Over the past two decades, the digital media business has grown into a solid, secure industry, with billion-dollar businesses capable of supporting their own workforces; last year, Gawker Media, privately owned by founder Nick Denton, which attracts north of 60 million unique visitors every month, pulled in $6.7 million in profit, against $45 million of revenue.

During that period of growth, digital media also demanded a great deal of its workforce, with young, aspiring journalists often asked to crank out reams of content for little pay and fewer benefits. A survey by the scholarly journal Journalism published in 2011 found that a full 75 percent of journalists and editors under the age of 34, many of whom were working on the web, expressed plans to leave the profession because they felt overworked and underpaid.

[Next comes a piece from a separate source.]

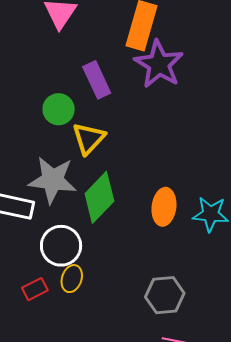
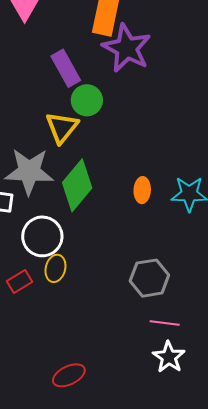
green circle: (59, 109) -> (87, 100), moved
orange ellipse: (164, 207) -> (142, 190), size x0.7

Nearly 15 million people, about 11 percent of American wage and salary workers, were members of a union in 2014, according to the Bureau of Labor Statistics. That total is down from 2013, and has been declining even as the number of jobs available has finally passed the total available before the start of the financial crisis. It is also heavily concentrated in the American economy's public sector. More than a third, 36 percent, of public sector workers were union members in 2014, compared to just 6.6 percent of private sector workers.

According to the Pew Research Center, a slim majority of Americans hold a favorable opinion of unions.

[An earlier version of this story incorrectly described Gawker Media as the first digital media company to unionize. Truthout unionized in 2009 when it joined the Newspaper Guild/Communication Workers of America.]